Dr. James Fitzgibbon, adolescent medicine specialist, originally wanted to be a chemist like his father, but it was his conversations with and mutual respect for teens that led him into adolescent medicine. As the oldest of 13 children, including a set of triplets and twins, Dr. Fitz, as he’s known at Akron Children’s, related easily to his siblings. Later, it was his college job as a resident hall manager in a freshmen dorm that convinced him that helping adolescents was his true calling.
In many ways, it was as if Dr. Fitz found the fountain of youth by working with adolescents. The energy, challenges and unique needs of older kids, ages 11 to 21, kept him sharp and constantly learning. For more than a half century, Dr. Fitz has worked tirelessly to ensure teens receive the confidential, nonjudgmental care they need to develop into competent adults.
His work on behalf of adolescents has earned him numerous academic, community and professional honors, including the Distinguished Service Award. This award is the highest honor given annually to an Akron Children’s employee or volunteer to recognize their dedication to Children’s mission and passion for service above self.
Socially distant 2020 Distinguished Service Award presentation
Because of COVID-19, the usual award celebration was replaced by a surprise workplace visit from Grace Wakulchik, president and CEO, and Dr. Robert McGregor, chief medical officer, who brought balloons, special cookies and a congratulatory plaque. The videotaped event includes several colleagues who talked about Dr. Fitz’s legacy, mentorship and impact on teens’ lives.
“Dr. Fitz has taught and guided many providers at different levels within Children’s, some of whom are now at respected universities teaching others,” said Teresa Fletcher, lead advanced practice provider in adolescent medicine. “He’s a man with a lot of passion, knowledge and patience, who would do anything to help his patients or team. Even now, years into his practice, he’ll read hundreds of pages of research articles to learn the latest ideas and solutions to problems.”
For Dr. Fitz, who retires on February 26, the award is a capstone to his 40-year career at Children’s. During thank you remarks that turned emotional, Dr. Fitz credited his co-workers, who shared his view that adolescents should always have a safe place to go. With their help, adolescent medicine grew into a thriving subspecialty. Its services include a comprehensive eating disorders program, adolescent gynecology, a gender affirming clinic and coordination with providers at Akron Children’s Hospital Pediatrics locations in 25 counties.
“You can’t accomplish this without the help of many others who believe as I do, that adolescents should always have a place to go,” he said. “I want to thank the teens. When you get to see kids through their various stages of development and growth, that’s what makes pediatrics really fun. These kids have taught me more than anything I’ve given them. Children’s is going to be a hard place to leave.”
What brought you to Children’s?
I originally came here for my residency. Children’s had an inpatient adolescent unit, and when I asked to work with the teens, no one fought me on that!
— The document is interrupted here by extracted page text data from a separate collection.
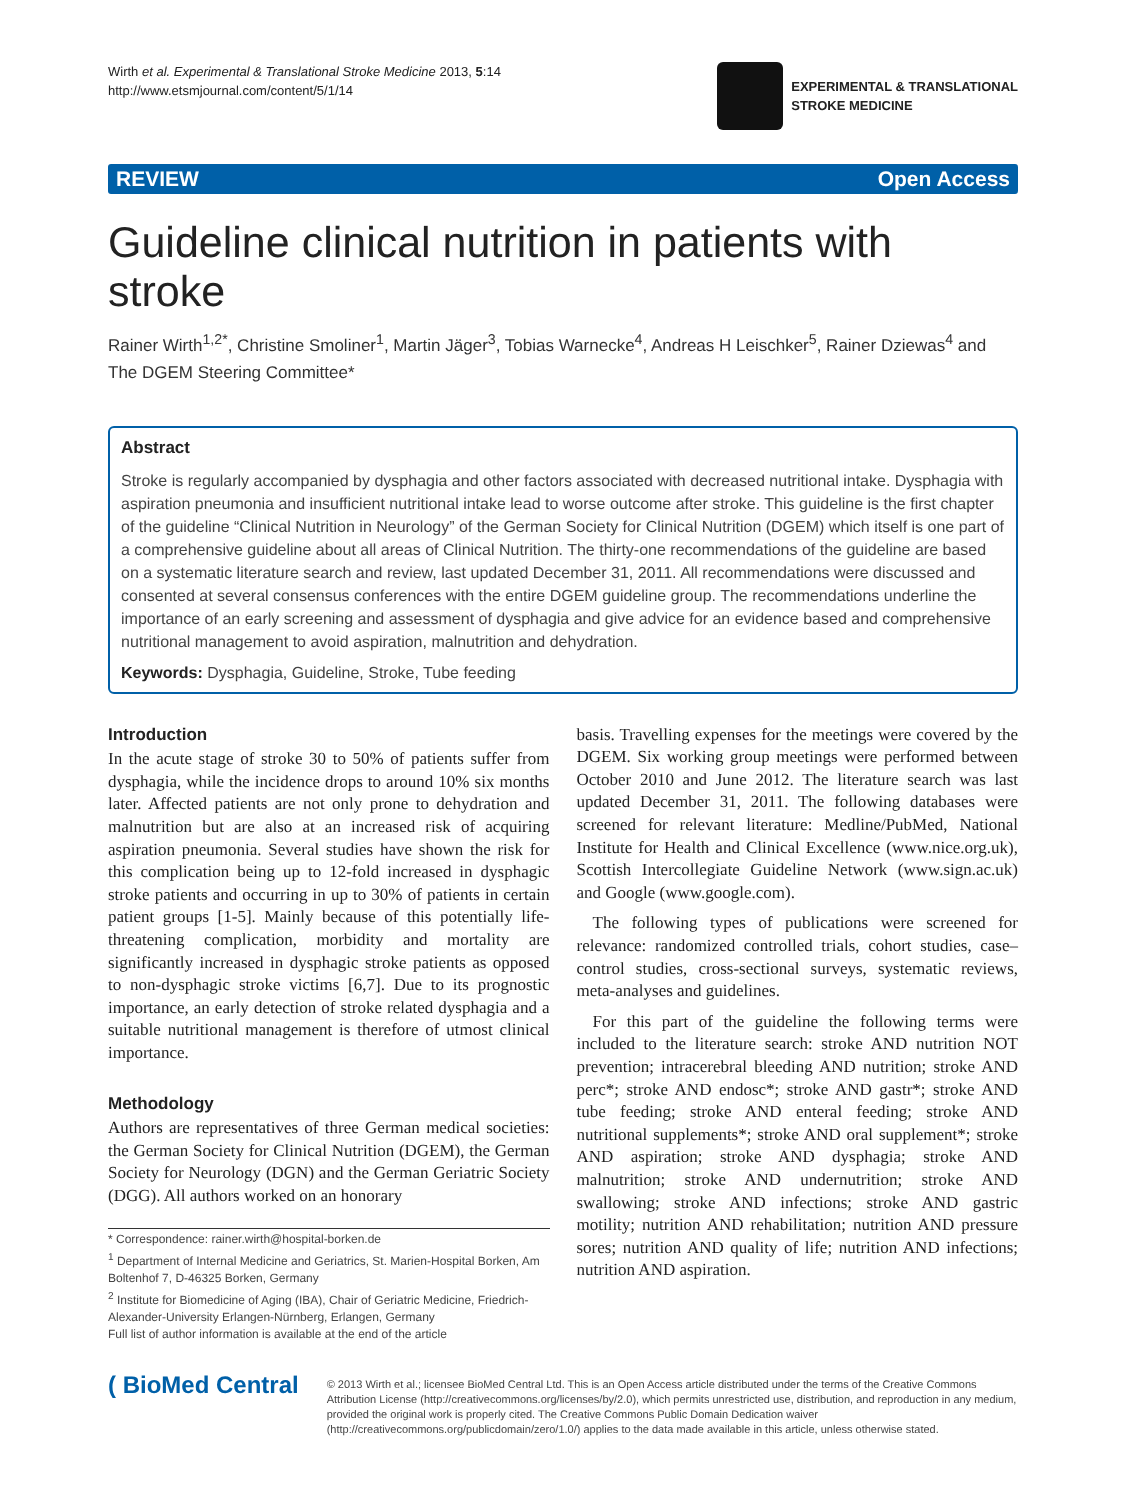Wirth et al. Experimental & Translational Stroke Medicine 2013, 5:14
http://www.etsmjournal.com/content/5/1/14
EXPERIMENTAL & TRANSLATIONAL
STROKE MEDICINE
REVIEW Open Access
Guideline clinical nutrition in patients with stroke
Rainer Wirth<sup>1,2*</sup>, Christine Smoliner<sup>1</sup>, Martin Jäger<sup>3</sup>, Tobias Warnecke<sup>4</sup>, Andreas H Leischker<sup>5</sup>, Rainer Dziewas<sup>4</sup> and The DGEM Steering Committee*
Abstract
Stroke is regularly accompanied by dysphagia and other factors associated with decreased nutritional intake. Dysphagia with aspiration pneumonia and insufficient nutritional intake lead to worse outcome after stroke. This guideline is the first chapter of the guideline “Clinical Nutrition in Neurology” of the German Society for Clinical Nutrition (DGEM) which itself is one part of a comprehensive guideline about all areas of Clinical Nutrition. The thirty-one recommendations of the guideline are based on a systematic literature search and review, last updated December 31, 2011. All recommendations were discussed and consented at several consensus conferences with the entire DGEM guideline group. The recommendations underline the importance of an early screening and assessment of dysphagia and give advice for an evidence based and comprehensive nutritional management to avoid aspiration, malnutrition and dehydration.
Keywords: Dysphagia, Guideline, Stroke, Tube feeding
Introduction
In the acute stage of stroke 30 to 50% of patients suffer from dysphagia, while the incidence drops to around 10% six months later. Affected patients are not only prone to dehydration and malnutrition but are also at an increased risk of acquiring aspiration pneumonia. Several studies have shown the risk for this complication being up to 12-fold increased in dysphagic stroke patients and occurring in up to 30% of patients in certain patient groups [1-5]. Mainly because of this potentially life-threatening complication, morbidity and mortality are significantly increased in dysphagic stroke patients as opposed to non-dysphagic stroke victims [6,7]. Due to its prognostic importance, an early detection of stroke related dysphagia and a suitable nutritional management is therefore of utmost clinical importance.
Methodology
Authors are representatives of three German medical societies: the German Society for Clinical Nutrition (DGEM), the German Society for Neurology (DGN) and the German Geriatric Society (DGG). All authors worked on an honorary
* Correspondence: rainer.wirth@hospital-borken.de
<sup>1</sup> Department of Internal Medicine and Geriatrics, St. Marien-Hospital Borken, Am Boltenhof 7, D-46325 Borken, Germany
<sup>2</sup> Institute for Biomedicine of Aging (IBA), Chair of Geriatric Medicine, Friedrich-Alexander-University Erlangen-Nürnberg, Erlangen, Germany
Full list of author information is available at the end of the article
basis. Travelling expenses for the meetings were covered by the DGEM. Six working group meetings were performed between October 2010 and June 2012. The literature search was last updated December 31, 2011. The following databases were screened for relevant literature: Medline/PubMed, National Institute for Health and Clinical Excellence (www.nice.org.uk), Scottish Intercollegiate Guideline Network (www.sign.ac.uk) and Google (www.google.com).
The following types of publications were screened for relevance: randomized controlled trials, cohort studies, case–control studies, cross-sectional surveys, systematic reviews, meta-analyses and guidelines.
For this part of the guideline the following terms were included to the literature search: stroke AND nutrition NOT prevention; intracerebral bleeding AND nutrition; stroke AND perc*; stroke AND endosc*; stroke AND gastr*; stroke AND tube feeding; stroke AND enteral feeding; stroke AND nutritional supplements*; stroke AND oral supplement*; stroke AND aspiration; stroke AND dysphagia; stroke AND malnutrition; stroke AND undernutrition; stroke AND swallowing; stroke AND infections; stroke AND gastric motility; nutrition AND rehabilitation; nutrition AND pressure sores; nutrition AND quality of life; nutrition AND infections; nutrition AND aspiration.
( BioMed Central
© 2013 Wirth et al.; licensee BioMed Central Ltd. This is an Open Access article distributed under the terms of the Creative Commons Attribution License (http://creativecommons.org/licenses/by/2.0), which permits unrestricted use, distribution, and reproduction in any medium, provided the original work is properly cited. The Creative Commons Public Domain Dedication waiver (http://creativecommons.org/publicdomain/zero/1.0/) applies to the data made available in this article, unless otherwise stated.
I also gained professional experience as a staff pediatrician working with teens at Scott Air Force Base Medical Center in Illinois. When I finished medical school and prepared to go into practice, Dr. John Kramer, retired pediatric cardiologist who chaired Children’s pediatric residency program, encouraged me to come here to start an adolescent program.
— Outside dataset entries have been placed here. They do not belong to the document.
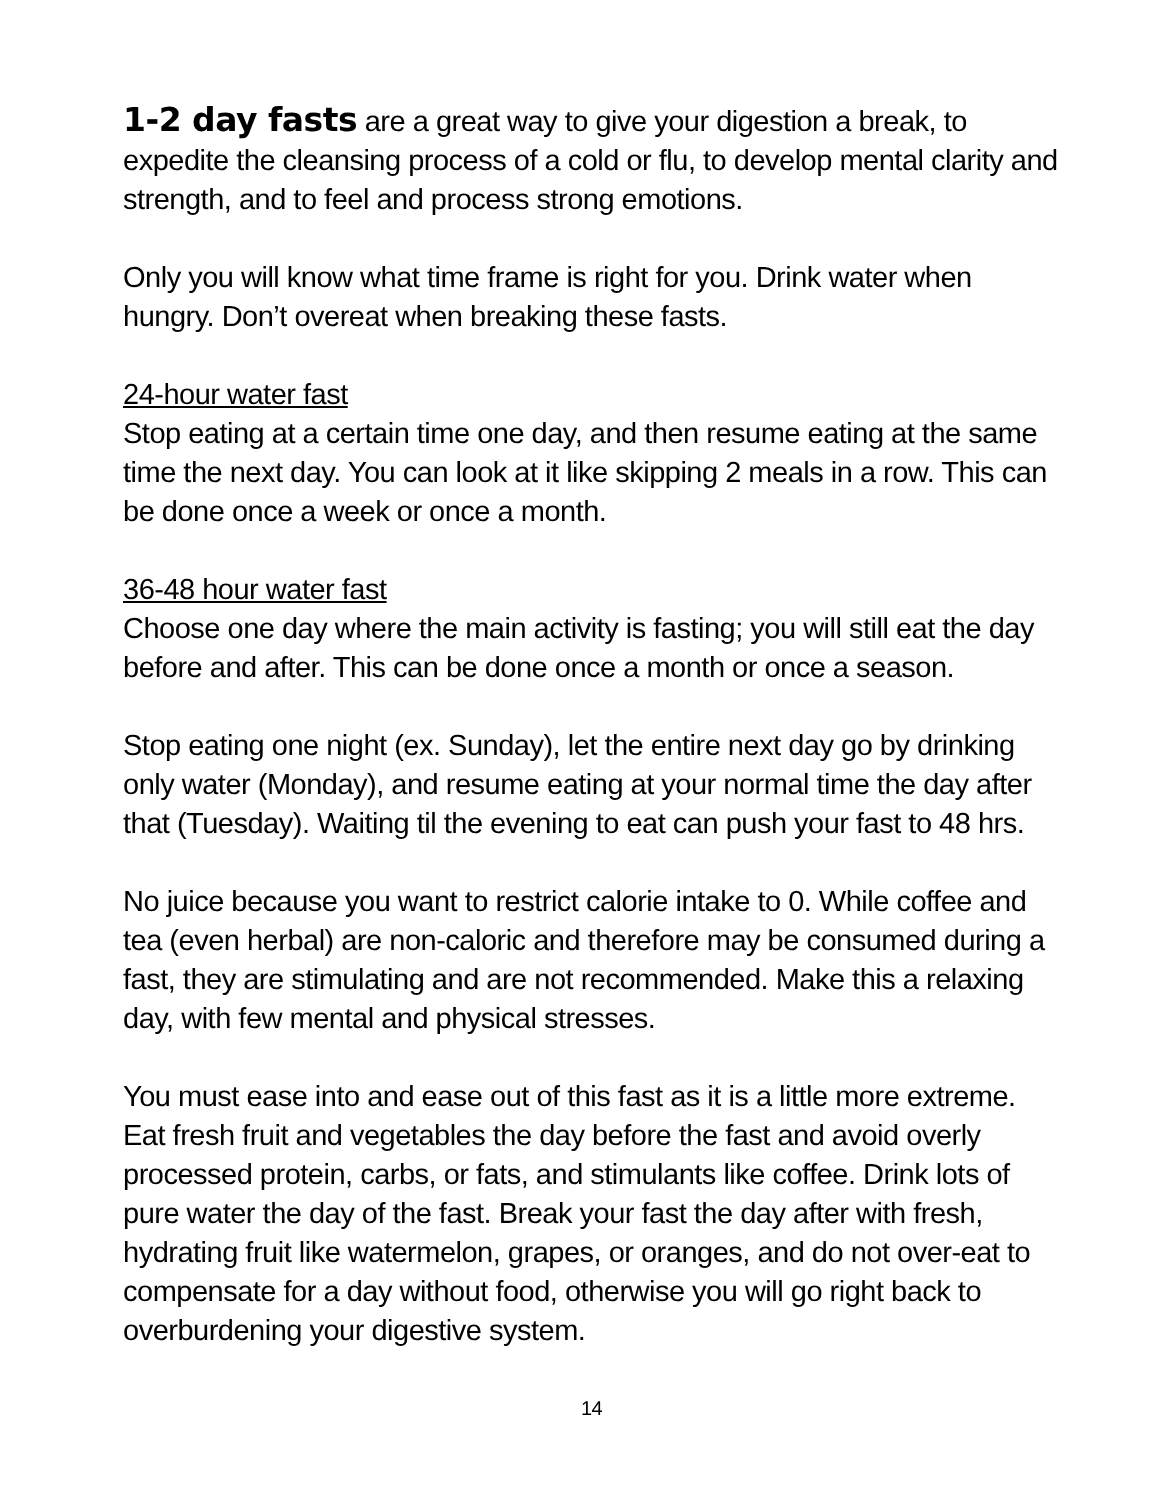1-2 day fasts are a great way to give your digestion a break, to expedite the cleansing process of a cold or flu, to develop mental clarity and strength, and to feel and process strong emotions.
Only you will know what time frame is right for you. Drink water when hungry. Don’t overeat when breaking these fasts.
24-hour water fast
Stop eating at a certain time one day, and then resume eating at the same time the next day. You can look at it like skipping 2 meals in a row. This can be done once a week or once a month.
36-48 hour water fast
Choose one day where the main activity is fasting; you will still eat the day before and after. This can be done once a month or once a season.
Stop eating one night (ex. Sunday), let the entire next day go by drinking only water (Monday), and resume eating at your normal time the day after that (Tuesday). Waiting til the evening to eat can push your fast to 48 hrs.
No juice because you want to restrict calorie intake to 0. While coffee and tea (even herbal) are non-caloric and therefore may be consumed during a fast, they are stimulating and are not recommended. Make this a relaxing day, with few mental and physical stresses.
You must ease into and ease out of this fast as it is a little more extreme. Eat fresh fruit and vegetables the day before the fast and avoid overly processed protein, carbs, or fats, and stimulants like coffee. Drink lots of pure water the day of the fast. Break your fast the day after with fresh, hydrating fruit like watermelon, grapes, or oranges, and do not over-eat to compensate for a day without food, otherwise you will go right back to overburdening your digestive system.
14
What have your biggest contributions been while here?
For 36 years, I worked as adolescent medicine director until Dr. Stephen Sondike replaced me in that role 4 years ago. When I started, we used the term “new morbidity” to describe risky teenager behaviors, which often thwarted teens. This fit into my angst and goals to develop health care practices that also addressed public health needs, such as teen pregnancy, substance abuse, sexually transmitted diseases, etc., that could derail a teen.
We went out into the community, beginning with the Summit County Juvenile Detention Center when Dr. Bob Stone asked me to see an adolescent at the request of a judge. We’re still going there 3 days a week.
One of my fondest outreach memories is the PATHS (Promoting Adolescents Through Health Services) program that targeted at-risk adolescents. Kids learned life skills and how to make good choices. We celebrated their achievements often, with their grandmothers coming to the PATHS site to cook.
In addition to patient education, we’ve developed a pediatric residency rotation, which helps with physician recruitment. We also contribute to the Ohio Chapter of American Academy of Pediatrics, including its annual adolescent medicine conference.
What do you look forward to the most in retirement?
I’m looking forward to unscheduled days and time spent with my wife, Nelda, and our family and grandchildren. I plan to fish, garden, read, cook and maybe, audit a class or two.